● **To-do item**: Set down each entry exactly; omit images.

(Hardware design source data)
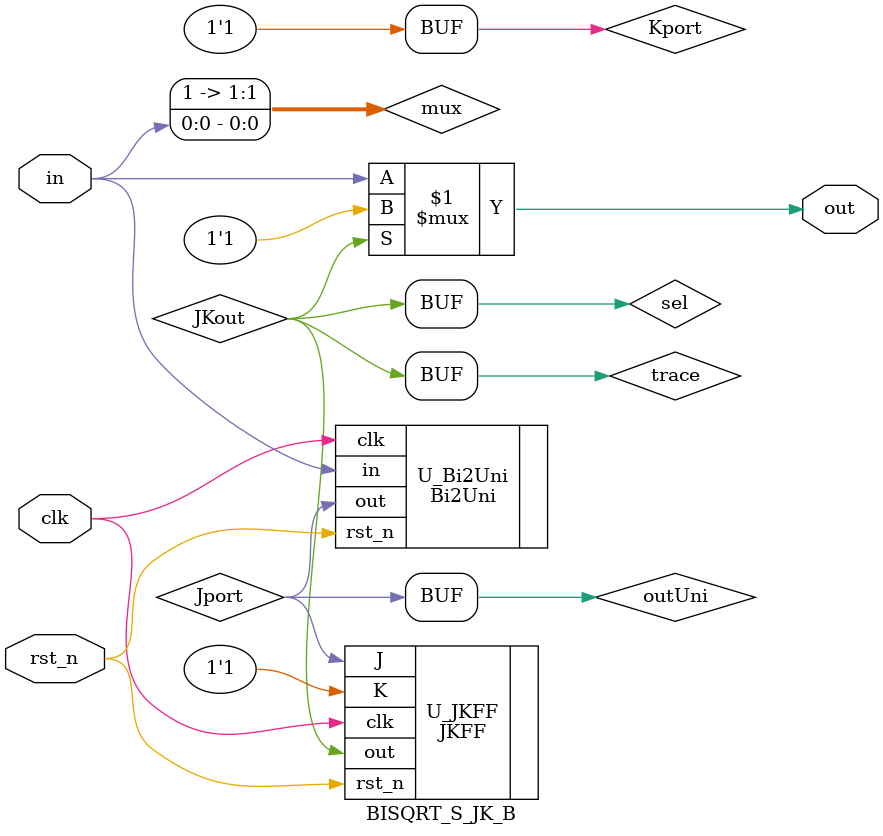
<source format=sv>
`include "../jkff/JKFF.sv"
`include "../../stream/shuffle/Bi2Uni.sv"

module BISQRT_S_JK_B # (
    parameter DEP=3
) (
    input logic clk,    // Clock
    input logic rst_n,  // Asynchronous reset active low
    input logic in,
    output logic out
);
    
    logic [1:0] mux;
    logic sel;
    logic trace;

    logic Jport;
    logic Kport;
    logic JKout;
    logic outUni;
    
    assign mux[0] = in;
    assign mux[1] = 1;
    assign out = sel ? mux[1] : mux[0];
    assign sel = trace;

    assign trace = JKout;
    assign Jport = outUni;
    assign Kport = 1;

    JKFF U_JKFF(
        .clk(clk),
        .rst_n(rst_n),
        .J(Jport),
        .K(Kport),
        .out(JKout)
        );

    Bi2Uni #(
        .DEP(DEP)
    ) U_Bi2Uni(
        .clk(clk),
        .rst_n(rst_n),
        .in(in),
        .out(outUni)
        );

endmodule

</source>
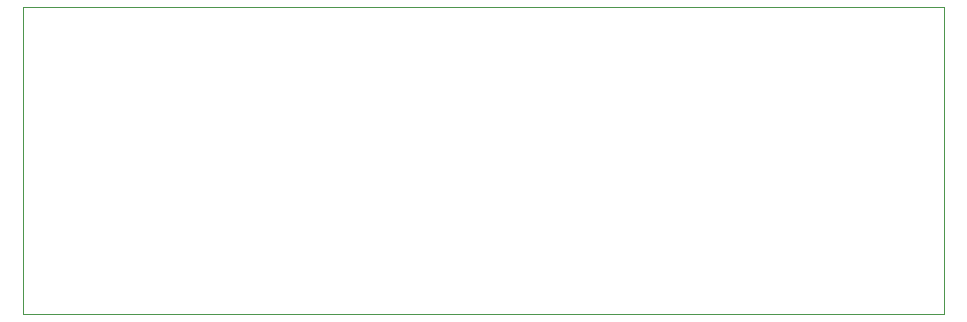
<source format=gtp>
G75*
%MOIN*%
%OFA0B0*%
%FSLAX25Y25*%
%IPPOS*%
%LPD*%
%AMOC8*
5,1,8,0,0,1.08239X$1,22.5*
%
%ADD10C,0.00000*%
D10*
X0005345Y0009867D02*
X0005345Y0112229D01*
X0312432Y0112229D01*
X0312432Y0009867D01*
X0005345Y0009867D01*
M02*

</source>
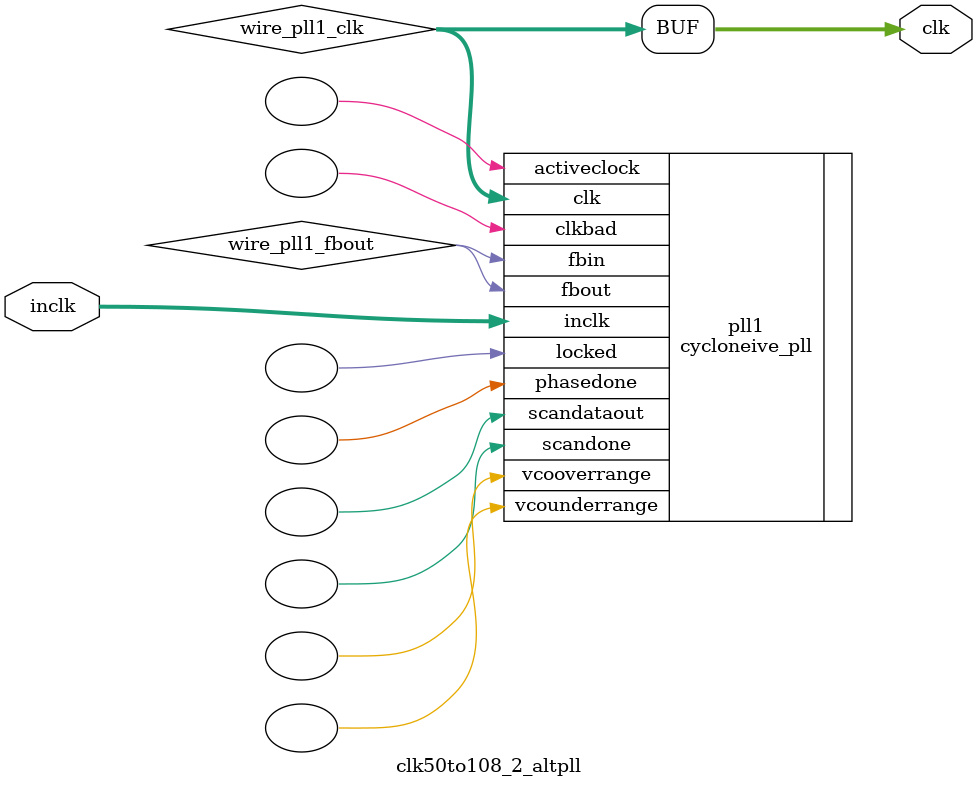
<source format=v>






//synthesis_resources = cycloneive_pll 1 
//synopsys translate_off
`timescale 1 ps / 1 ps
//synopsys translate_on
module  clk50to108_2_altpll
	( 
	clk,
	inclk) /* synthesis synthesis_clearbox=1 */;
	output   [4:0]  clk;
	input   [1:0]  inclk;
`ifndef ALTERA_RESERVED_QIS
// synopsys translate_off
`endif
	tri0   [1:0]  inclk;
`ifndef ALTERA_RESERVED_QIS
// synopsys translate_on
`endif

	wire  [4:0]   wire_pll1_clk;
	wire  wire_pll1_fbout;

	cycloneive_pll   pll1
	( 
	.activeclock(),
	.clk(wire_pll1_clk),
	.clkbad(),
	.fbin(wire_pll1_fbout),
	.fbout(wire_pll1_fbout),
	.inclk(inclk),
	.locked(),
	.phasedone(),
	.scandataout(),
	.scandone(),
	.vcooverrange(),
	.vcounderrange()
	`ifndef FORMAL_VERIFICATION
	// synopsys translate_off
	`endif
	,
	.areset(1'b0),
	.clkswitch(1'b0),
	.configupdate(1'b0),
	.pfdena(1'b1),
	.phasecounterselect({3{1'b0}}),
	.phasestep(1'b0),
	.phaseupdown(1'b0),
	.scanclk(1'b0),
	.scanclkena(1'b1),
	.scandata(1'b0)
	`ifndef FORMAL_VERIFICATION
	// synopsys translate_on
	`endif
	);
	defparam
		pll1.bandwidth_type = "auto",
		pll1.clk0_divide_by = 25,
		pll1.clk0_duty_cycle = 50,
		pll1.clk0_multiply_by = 54,
		pll1.clk0_phase_shift = "0",
		pll1.compensate_clock = "clk0",
		pll1.inclk0_input_frequency = 20000,
		pll1.operation_mode = "normal",
		pll1.pll_type = "auto",
		pll1.lpm_type = "cycloneive_pll";
	assign
		clk = {wire_pll1_clk[4:0]};
endmodule //clk50to108_2_altpll
//VALID FILE

</source>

● **Written response**:
<source format=sv>
`include "../jkff/JKFF.sv"
`include "../../stream/shuffle/Bi2Uni.sv"

module BISQRT_S_JK_B # (
    parameter DEP=3
) (
    input logic clk,    // Clock
    input logic rst_n,  // Asynchronous reset active low
    input logic in,
    output logic out
);
    
    logic [1:0] mux;
    logic sel;
    logic trace;

    logic Jport;
    logic Kport;
    logic JKout;
    logic outUni;
    
    assign mux[0] = in;
    assign mux[1] = 1;
    assign out = sel ? mux[1] : mux[0];
    assign sel = trace;

    assign trace = JKout;
    assign Jport = outUni;
    assign Kport = 1;

    JKFF U_JKFF(
        .clk(clk),
        .rst_n(rst_n),
        .J(Jport),
        .K(Kport),
        .out(JKout)
        );

    Bi2Uni #(
        .DEP(DEP)
    ) U_Bi2Uni(
        .clk(clk),
        .rst_n(rst_n),
        .in(in),
        .out(outUni)
        );

endmodule

</source>
<source format=gtp>
G75*
%MOIN*%
%OFA0B0*%
%FSLAX25Y25*%
%IPPOS*%
%LPD*%
%AMOC8*
5,1,8,0,0,1.08239X$1,22.5*
%
%ADD10C,0.00000*%
D10*
X0005345Y0009867D02*
X0005345Y0112229D01*
X0312432Y0112229D01*
X0312432Y0009867D01*
X0005345Y0009867D01*
M02*

</source>
<source format=v>






//synthesis_resources = cycloneive_pll 1 
//synopsys translate_off
`timescale 1 ps / 1 ps
//synopsys translate_on
module  clk50to108_2_altpll
	( 
	clk,
	inclk) /* synthesis synthesis_clearbox=1 */;
	output   [4:0]  clk;
	input   [1:0]  inclk;
`ifndef ALTERA_RESERVED_QIS
// synopsys translate_off
`endif
	tri0   [1:0]  inclk;
`ifndef ALTERA_RESERVED_QIS
// synopsys translate_on
`endif

	wire  [4:0]   wire_pll1_clk;
	wire  wire_pll1_fbout;

	cycloneive_pll   pll1
	( 
	.activeclock(),
	.clk(wire_pll1_clk),
	.clkbad(),
	.fbin(wire_pll1_fbout),
	.fbout(wire_pll1_fbout),
	.inclk(inclk),
	.locked(),
	.phasedone(),
	.scandataout(),
	.scandone(),
	.vcooverrange(),
	.vcounderrange()
	`ifndef FORMAL_VERIFICATION
	// synopsys translate_off
	`endif
	,
	.areset(1'b0),
	.clkswitch(1'b0),
	.configupdate(1'b0),
	.pfdena(1'b1),
	.phasecounterselect({3{1'b0}}),
	.phasestep(1'b0),
	.phaseupdown(1'b0),
	.scanclk(1'b0),
	.scanclkena(1'b1),
	.scandata(1'b0)
	`ifndef FORMAL_VERIFICATION
	// synopsys translate_on
	`endif
	);
	defparam
		pll1.bandwidth_type = "auto",
		pll1.clk0_divide_by = 25,
		pll1.clk0_duty_cycle = 50,
		pll1.clk0_multiply_by = 54,
		pll1.clk0_phase_shift = "0",
		pll1.compensate_clock = "clk0",
		pll1.inclk0_input_frequency = 20000,
		pll1.operation_mode = "normal",
		pll1.pll_type = "auto",
		pll1.lpm_type = "cycloneive_pll";
	assign
		clk = {wire_pll1_clk[4:0]};
endmodule //clk50to108_2_altpll
//VALID FILE

</source>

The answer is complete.